YOUR OBJECTIVE: Keep every line in which "round" occurs and drop the rest of the data.

EXERCISE MATERIALS:
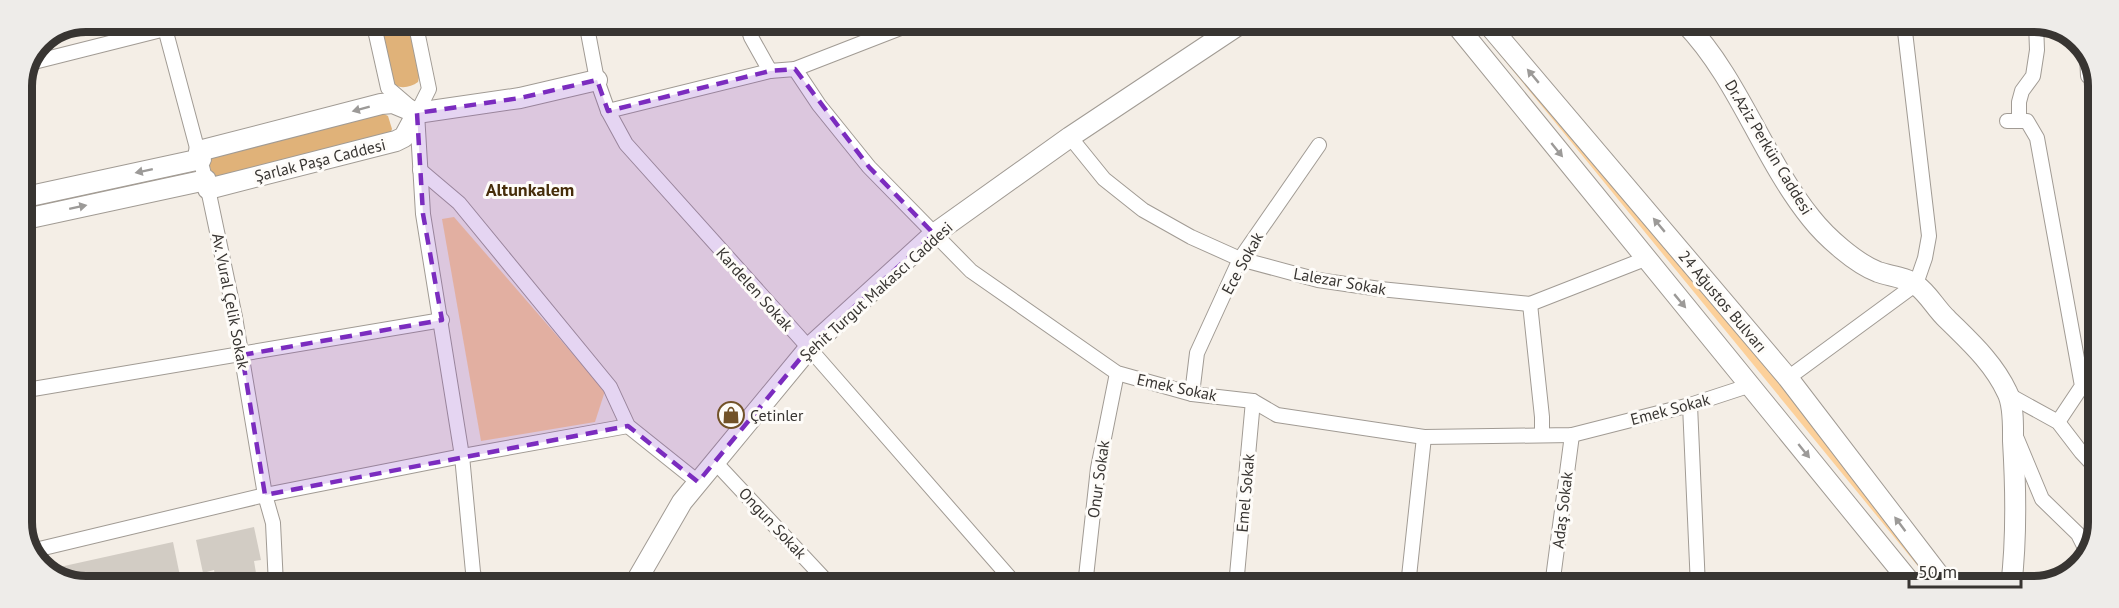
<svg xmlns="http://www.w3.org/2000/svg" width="2119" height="608" font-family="'PT Sans',sans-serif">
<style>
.green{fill:#fcd09a}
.forest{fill:#e0b279}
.building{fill:#d2ccc4}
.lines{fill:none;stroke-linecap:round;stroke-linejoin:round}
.street-casing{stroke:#a19b94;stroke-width:16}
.secondary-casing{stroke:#a19b94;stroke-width:22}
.street{stroke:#fff;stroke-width:14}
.secondary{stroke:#fff;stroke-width:20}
.oneway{fill:#9c9a98}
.marked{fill:#7b2cbf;fill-opacity:0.2;stroke:#7b2cbf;stroke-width:4.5;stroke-dasharray:12 8;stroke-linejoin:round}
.labels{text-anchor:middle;stroke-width:6;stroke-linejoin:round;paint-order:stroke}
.street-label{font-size:16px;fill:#383532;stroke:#fefcf9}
.poi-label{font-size:16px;fill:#383532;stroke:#fefcf9;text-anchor:start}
.neighbourhood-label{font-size:18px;font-weight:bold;fill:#462d0a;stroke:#fefcf9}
.rim{fill:none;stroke:#383532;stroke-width:8}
</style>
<rect width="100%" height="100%" fill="#f4eee6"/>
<g class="green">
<polygon points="1474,23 1486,23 1948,587 1935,587"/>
<polygon points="185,170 187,176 21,212 21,206"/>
<polygon points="454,217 605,391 595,422 481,441 442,219"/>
</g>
<g class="forest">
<path d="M379,21h30l11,52 -2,9c-7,5 -16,7 -24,3z"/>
<path d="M380,112l8,4 4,13 -2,5 -169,44c-9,-2 -10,-6 -12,-15l4,-9z"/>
</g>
<g class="building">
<polygon points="254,527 261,560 254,561 258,585 217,585 214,570 203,573 196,540"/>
<polygon points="173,542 181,581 160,585 70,585 46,570"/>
</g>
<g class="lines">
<defs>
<g id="street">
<polyline points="163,21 208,189 235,317 265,495 273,523 276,585"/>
<polyline points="373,21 388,88 409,106"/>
<polyline points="415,21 429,89 417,113 423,214 462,456 473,572 477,585"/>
<polyline points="586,22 597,80 608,111 626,144 809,348 1017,586"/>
<polyline points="746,22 751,37 770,71 795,69 819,105 869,167 971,271 1117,373 1192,394 1253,401 1277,415 1424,437 1572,435 1690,405 1751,385"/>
<polyline points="2087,54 2088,76"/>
<polyline points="30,63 197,21"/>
<polyline points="795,69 916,22"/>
<polyline points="608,111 770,71"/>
<polyline points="2007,121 2027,121 2037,138 2082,386 2058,422"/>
<polyline points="2019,121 2019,102 2022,91 2033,76 2037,50 2036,23"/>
<polyline points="1070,137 1104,179 1143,210 1191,237 1240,259 1318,280 1380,289 1530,304 1645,259"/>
<polyline points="420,170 459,203 610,387 628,426 698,482"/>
<polyline points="1530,304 1542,417 1542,434"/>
<polyline points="1788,378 1916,284 1925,258 1929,236 1904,23"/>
<polyline points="21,391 442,320"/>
<polyline points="1192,394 1197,353 1240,259 1319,145"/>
<polyline points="2009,395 2058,422 2081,452 2096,468"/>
<polyline points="1690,405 1698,587"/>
<polyline points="2017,439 2042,499 2078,534 2087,552"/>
<polyline points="715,462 831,586"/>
<polyline points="31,551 265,495 462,456 628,426"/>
<polyline points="1085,586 1098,468 1117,373"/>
<polyline points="1236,586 1253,401"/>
<polyline points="1408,586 1424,437"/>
<polyline points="1552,586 1572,435"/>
</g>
<g id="secondary">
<polyline points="1454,22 1914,587"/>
<polyline points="1487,23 1788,378 1948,587"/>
<path d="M1685,23c54,56 77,134 126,195 15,19 44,45 67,54 11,4 28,5 38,13 12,8 20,24 31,34 22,22 46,43 60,73 7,13 6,35 6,49 3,49 4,97 -2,146"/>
<polyline points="199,151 381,104 393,103 417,113 520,98 597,80"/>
<polyline points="208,189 396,141 404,137 417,113"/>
<polyline points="21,198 201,159"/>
<polyline points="21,220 206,180"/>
<polyline points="634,585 682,502 809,348 934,234 1070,137 1243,22"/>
</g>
</defs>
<use href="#street" class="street-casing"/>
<use href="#secondary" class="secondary-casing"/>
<use href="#street" class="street"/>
<use href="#secondary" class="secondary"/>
</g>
<defs><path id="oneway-solid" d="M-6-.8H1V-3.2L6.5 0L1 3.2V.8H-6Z" transform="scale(1.5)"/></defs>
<g class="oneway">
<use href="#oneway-solid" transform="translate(1533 76) rotate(-130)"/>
<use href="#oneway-solid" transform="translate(361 109) rotate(165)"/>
<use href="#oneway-solid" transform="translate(1557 150) rotate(51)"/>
<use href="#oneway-solid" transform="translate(144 171) rotate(168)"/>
<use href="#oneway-solid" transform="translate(78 207) rotate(-12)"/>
<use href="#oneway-solid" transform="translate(1659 225) rotate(-130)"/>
<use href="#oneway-solid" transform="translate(1680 301) rotate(50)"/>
<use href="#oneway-solid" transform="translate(1804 451) rotate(51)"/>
<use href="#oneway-solid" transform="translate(1900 524) rotate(-127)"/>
</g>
<path class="marked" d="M795,69l74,98 65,67 -125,114 -111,134 -70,-56 -363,69 -23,-140 200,-35 -19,-106 -6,-101 103,-15 77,-18 11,31 162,-40z"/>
<defs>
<symbol id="shop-ring" viewBox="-11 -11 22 22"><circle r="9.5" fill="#fefcf9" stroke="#725228" stroke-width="1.5"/><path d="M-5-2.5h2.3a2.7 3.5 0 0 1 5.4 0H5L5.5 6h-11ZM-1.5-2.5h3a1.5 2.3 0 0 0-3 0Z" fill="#725228"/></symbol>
</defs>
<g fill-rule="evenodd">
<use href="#shop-ring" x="716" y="400" width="30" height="30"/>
</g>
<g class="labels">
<g class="street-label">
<text transform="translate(1769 147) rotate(59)" y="6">Dr.Aziz Perkün Caddesi</text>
<text transform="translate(320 160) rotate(-14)" y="6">Şarlak Paşa Caddesi</text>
<text transform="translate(1242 263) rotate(-61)" y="6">Ece Sokak</text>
<text transform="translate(1340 281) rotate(10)" y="6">Lalezar Sokak</text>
<text transform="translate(755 289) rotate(48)" y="6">Kardelen Sokak</text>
<text transform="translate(876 291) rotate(-42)" y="6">Şehit Turgut Makascı Caddesi</text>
<text transform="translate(231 301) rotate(79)" y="6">Av. Vural Çelik Sokak</text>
<text transform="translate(1723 301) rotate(50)" y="6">24 Ağustos Bulvarı</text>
<text transform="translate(1177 387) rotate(12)" y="6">Emek Sokak</text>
<text transform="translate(1670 409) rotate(-15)" y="6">Emek Sokak</text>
<text transform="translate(1098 479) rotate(-82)" y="6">Onur Sokak</text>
<text transform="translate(1245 493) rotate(-85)" y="6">Emel Sokak</text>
<text transform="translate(1562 510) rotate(-83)" y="6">Adaş Sokak</text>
<text transform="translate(773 523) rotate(47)" y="6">Ongun Sokak</text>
</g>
<g class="poi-label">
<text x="750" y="421">Çetinler</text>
</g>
<g class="neighbourhood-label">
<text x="530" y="196">Altunkalem</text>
</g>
</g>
<path d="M0 0H2119V608H0ZM86 32H2034A54 54 0 0 1 2088 86V522A54 54 0 0 1 2034 576H86A54 54 0 0 1 32 522V86A54 54 0 0 1 86 32Z" fill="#eeece9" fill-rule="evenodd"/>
<path class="rim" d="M86 32H2034A54 54 0 0 1 2088 86V522A54 54 0 0 1 2034 576H86A54 54 0 0 1 32 522V86A54 54 0 0 1 86 32Z"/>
<path d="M1909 578v9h112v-9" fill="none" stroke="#383532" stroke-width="3"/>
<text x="1918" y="578" font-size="18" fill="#383532" stroke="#fefcf9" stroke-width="4.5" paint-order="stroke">50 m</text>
</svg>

WRITTEN RESPONSE:
.lines{fill:none;stroke-linecap:round;stroke-linejoin:round}
.marked{fill:#7b2cbf;fill-opacity:0.2;stroke:#7b2cbf;stroke-width:4.5;stroke-dasharray:12 8;stroke-linejoin:round}
.labels{text-anchor:middle;stroke-width:6;stroke-linejoin:round;paint-order:stroke}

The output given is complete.